Obviously, migration debates are always seen through the prism of our borders. We know that, and we know that the signs and symbols are important. The sign and symbolism of the Liberal and National parties in renaming the department 'border protection' belies that long history going back to 1788, I guess, of people arriving here by boats in Australia, whether it was from the fear of the French, who arrived three days after the First Fleet, or the fear of the Russians, or the fear of the Japanese—they built cannons out in Brisbane harbour and they built cannons on the Sydney heads; I think they even built them down in Melbourne, but I am not as familiar with that—or the fear of the Chinese or the Indonesians.

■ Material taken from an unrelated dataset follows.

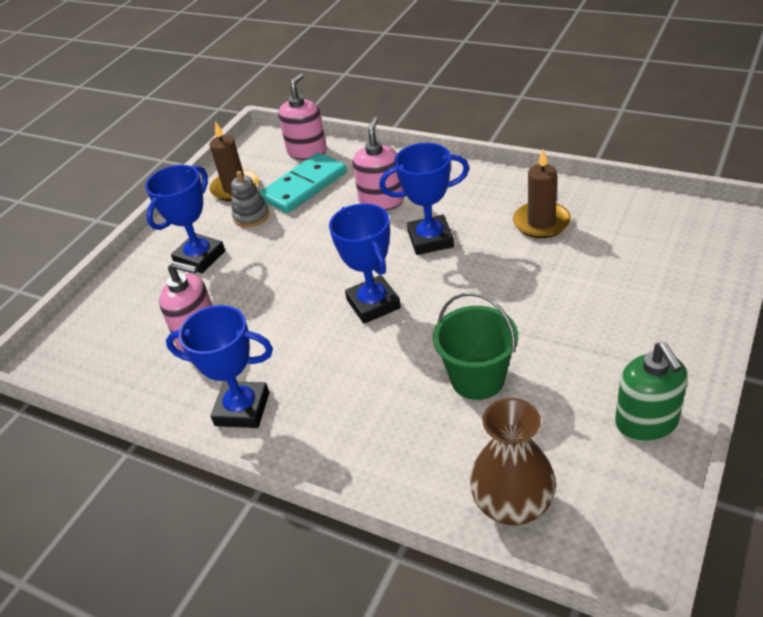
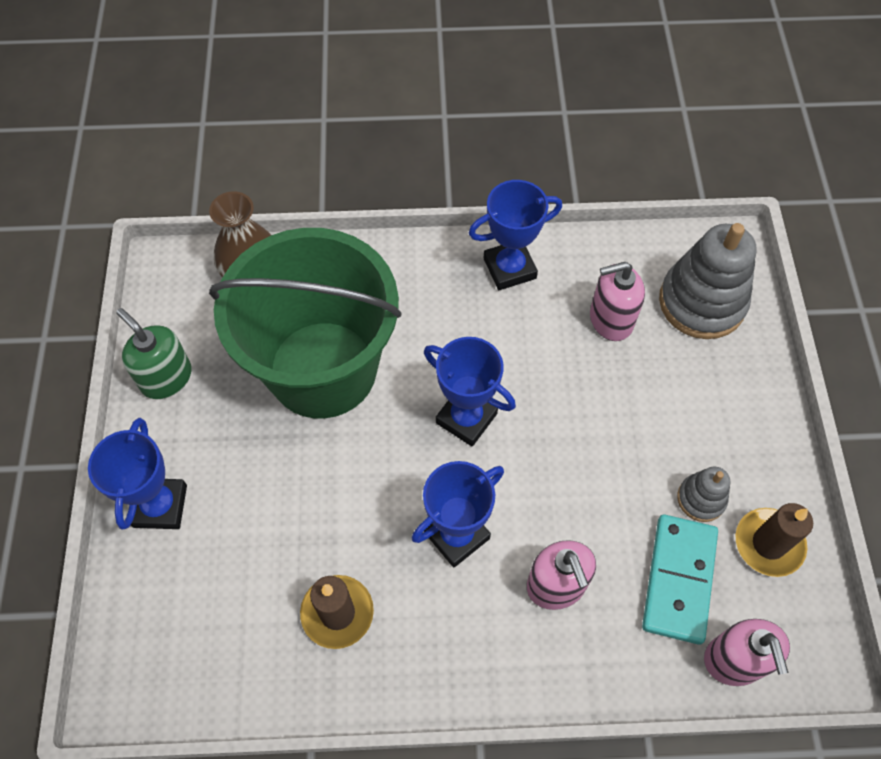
camera: 145 degrees right, 20 degrees up
(118, 326) = (701, 302): none -> grey stacking toy
(200, 257) = (703, 413): blue trophy -> blue trophy (160, 506)
(477, 379) = (323, 369): green bucket -> green bucket, size x2.13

I am not sure whether they have ever had a fear of the New Zealanders apart from at Bledisloe Cup time! But for Australia, as a nation that is based on the fact that people have arrived in boats and made a claim on the land, we seem to have a greater fear of people arriving and seeking asylum. It is almost irrational.

I have heard other speakers in this chamber, despite having made quite incoherent statements, talk about this reality and comparing it with Europe, where there are significant arrivals of asylum seekers. As the armed conflicts in places like Syria and Iraq deteriorate, people will always seek a safe haven. People will always do what they can to give their children or their grandchildren a chance in life. That is the human brief; that is the human condition. We will always do what we can to look after our children. So that reality, and these figures are a little bit out of date, means that because of war, famine and climate change there are about 42 million displaced people in the world.

Now, we are generous nation. We have done more than our fair share of heavy lifting when it comes to settling people in Australia on permanent visas and through other visas. I think it is basically the United States first, Canada second, Australia third and pretty much daylight fourth. But the reality is that even if we doubled, tripled or quadrupled our intake we could never accommodate that 42 million people. If you then cut it down to the number of people registered with the United Nations High Commissioner for Refugees—I think, from memory, it is about 15 million people registered as refugees, having a reason to flee persecution or the like—we could never settle that number of people. We could never grant asylum and have a harmonious community.

We do multiculturalism well because we do it appropriately and in a well-resourced way. We offer support, guidance and comfort to people who arrive in Australia, however they get here—whether they come on a skills visa, a marriage visa, an asylum seeker visa or on a plane organised by the Australian government. The reality is that our harmonious community is a result of us looking after people appropriately when they arrive in Australia.

This legislation cleans up some of the problems associated with it. There is much that the Labor, Liberal and National parties agree with when it comes to dealing with migration. Obviously, there is political pointscoring that is a little bit obscene on occasions, but the reality is that much of this legislation is agreed on by both sides of the chamber. I commend it to the House.